A first chapter lays the groundwork for this discussion, setting out a means of understanding and investigating the documentary performer’s work. It is argued that nonfiction performance is a three-tiered process, wherein everyday performative activity (tier #1) is shaped by and often tailored to the camera (tier #2) within specific nonfiction film frameworks (tier #3). In addition to providing a flexible and generally applicable model of what the nonfiction subject’s work entails, this conceptualization suggests an appropriate means of analysing individual documentary performances, indicating the necessity of attending to the way in which twice modified everyday self-presentational tools serve as signifiers in any given nonfiction text.
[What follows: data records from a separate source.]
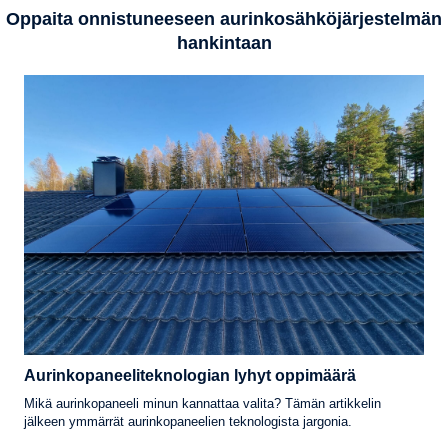
Oppaita onnistuneeseen aurinkosähköjärjestelmän
hankintaan
Aurinkopaneeliteknologian lyhyt oppimäärä
Mikä aurinkopaneeli minun kannattaa valita? Tämän artikkelin
jälkeen ymmärrät aurinkopaneelien teknologista jargonia.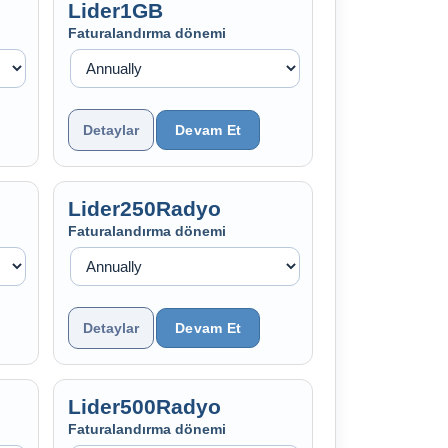
Lider1GB
Faturalandırma dönemi
Detaylar
Lider250Radyo
Faturalandırma dönemi
Detaylar
Lider500Radyo
Faturalandırma dönemi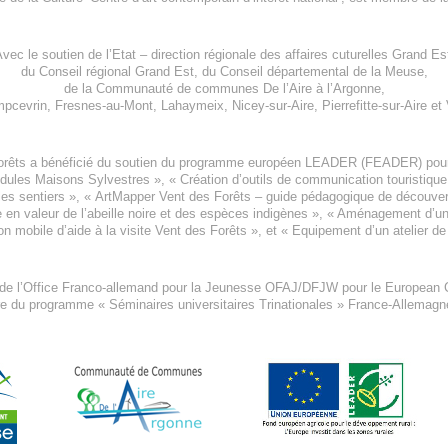
vec le soutien de l’
Etat – direction régionale des affaires cuturelles Grand Es
du
Conseil régional Grand Est
, du
Conseil départemental de la Meuse
,
de la
Communauté de communes De l’Aire à l’Argonne
,
pcevrin
,
Fresnes-au-Mont
,
Lahaymeix
,
Nicey-sur-Aire
,
Pierrefitte-sur-Aire
et
orêts a bénéficié du soutien du programme européen
LEADER (FEADER)
pour
odules Maisons Sylvestres
», «
Création d’outils de communication touristiqu
les sentiers », «
ArtMapper Vent des Forêts
– guide pédagogique de découverte
e en valeur de l’abeille noire et des espèces indigène
s », «
Aménagement d’un p
on mobile d’aide à la visite Vent des Forêts
», et «
Equipement d’un atelier de
 de l’Office Franco-allemand pour la Jeunesse
OFAJ/DFJW
pour le
European C
re du programme « Séminaires universitaires Trinationales » France-Allemag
Subsequent chapters turn from the issue of what nonfiction performance involves to a consideration of what it accomplishes. Drawing from scholarship devoted to each of the three levels of the documentary ‘social actor’s’ work, I posit three major functions for nonfiction performance. Chapter 2 demonstrates the way in which the individuals who appear in documentaries play a significant role in the construction of ‘characters’, which, in turn, exert an indelible influence on the meaning(s) of the texts in which they figure. Chapter 3 argues that nonfiction performance helps to bolster and/or to destabilize normative understandings of identity categories such as gender, sexuality, age, ethnicity, race, class and dis/ability. Finally, the concluding chapter discusses the way in which documentary performers help to invite affective reactions from spectators, and – in so doing – contribute significantly to nonfiction texts’ ability to effectuate social change. Detailed analyses of a wide range of documentaries provide support for these contentions.